A charge Q is distributed over the surfaces of two concentric hollow spheres of radii r and `R ( R gt gt r)` , such that their surface charge densities are equal . Derive the expression for the potential at the common centre.

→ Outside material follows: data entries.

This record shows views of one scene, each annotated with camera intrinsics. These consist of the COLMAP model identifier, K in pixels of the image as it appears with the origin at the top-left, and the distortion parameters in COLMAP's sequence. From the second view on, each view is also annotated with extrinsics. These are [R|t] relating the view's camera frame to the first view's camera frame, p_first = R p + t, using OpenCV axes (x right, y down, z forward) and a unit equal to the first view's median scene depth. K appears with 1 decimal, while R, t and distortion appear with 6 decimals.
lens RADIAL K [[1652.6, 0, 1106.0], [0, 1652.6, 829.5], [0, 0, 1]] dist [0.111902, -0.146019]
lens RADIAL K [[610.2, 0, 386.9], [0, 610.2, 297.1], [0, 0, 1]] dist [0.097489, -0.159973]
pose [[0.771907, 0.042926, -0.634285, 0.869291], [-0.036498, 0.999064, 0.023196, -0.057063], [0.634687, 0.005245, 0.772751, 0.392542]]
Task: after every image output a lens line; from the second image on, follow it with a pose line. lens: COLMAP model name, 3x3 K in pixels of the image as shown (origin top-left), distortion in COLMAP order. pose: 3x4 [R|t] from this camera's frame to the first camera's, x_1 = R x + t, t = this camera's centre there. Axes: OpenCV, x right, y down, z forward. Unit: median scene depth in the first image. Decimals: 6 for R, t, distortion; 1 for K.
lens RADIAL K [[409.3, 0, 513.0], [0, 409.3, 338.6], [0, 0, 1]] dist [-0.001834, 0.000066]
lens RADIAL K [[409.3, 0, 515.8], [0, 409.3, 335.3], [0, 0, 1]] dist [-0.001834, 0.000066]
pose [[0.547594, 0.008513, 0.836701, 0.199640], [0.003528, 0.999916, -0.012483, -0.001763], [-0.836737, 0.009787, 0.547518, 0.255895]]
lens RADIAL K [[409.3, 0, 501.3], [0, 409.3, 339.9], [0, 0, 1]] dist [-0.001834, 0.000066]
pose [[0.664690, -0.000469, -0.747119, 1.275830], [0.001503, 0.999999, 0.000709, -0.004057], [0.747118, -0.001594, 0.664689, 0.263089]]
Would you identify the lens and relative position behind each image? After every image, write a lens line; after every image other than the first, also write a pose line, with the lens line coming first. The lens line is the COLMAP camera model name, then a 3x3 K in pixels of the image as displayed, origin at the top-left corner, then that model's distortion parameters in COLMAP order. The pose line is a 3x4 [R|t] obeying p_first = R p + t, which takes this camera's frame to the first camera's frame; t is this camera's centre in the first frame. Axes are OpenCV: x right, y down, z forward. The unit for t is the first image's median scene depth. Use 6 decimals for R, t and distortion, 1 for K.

As shown let charges on inner and outer spheres be `Q_(1)` and `Q_(2)` respectively , where `Q_(1) + Q_(2) = Q`
Let common surface charge density be `sigma` , then
` Q_(1) = 4 pi r^(2) sigma` and `Q_(2) = 4 pi R^(2) sigma`
`implies Q = Q_(1) + Q_(2) = [4 pi r^(2) + 4 pi R^(2)] sigma = 4 pi sigma [r^2 + R^2] implies sigma = (Q)/(4pi [r^(2) + R^(2)])`
Thus , `Q_1 = (4pi r^(2) * Q)/(4pi [r^(2) + R^(2)]) = (Qr^(2))/((r^(2) + R^(2)))` and `Q_(2) = (4pi R^(2) * Q)/(4pi [r^(2) + R^(2)]) = (Q R^(2))/((r^(2) + R^(2)))`
Now potential at centre point O due to charge`Q_(1)` on the hollow sphere of radius r is , `V_(1) = (Q_(1))/(4pi in_(0) r) = (Q r^(2))/(4 pi in_(0) r ( r^(2) + R^(2))) = (Qr)/(4pi in_(0) (r^(2) + R^(2)))`
and potential at centre point O due to charge `Q_2` on the hollow sphere of radius R is , `V_(2) = (Q_(2))/(4pi in_(0) R) = (Q R^(2))/(4 pi in_(0) R (r^(2) + R^(2))) = (Q . R)/(4 pi in_(0) (r^(2) + R^(2)))`
`therefore` Total potential at centre point O
`V = V_(1) + V_(2) = (Q r)/(4 pi in_(0) (r^(2) + R^(2))) + (Q. R)/(4 pi in_(0) (r^(2) + R^(2))) = (Q)/(4pi in_(0)) * ((r + R))/((r^(2) + R^(2)))`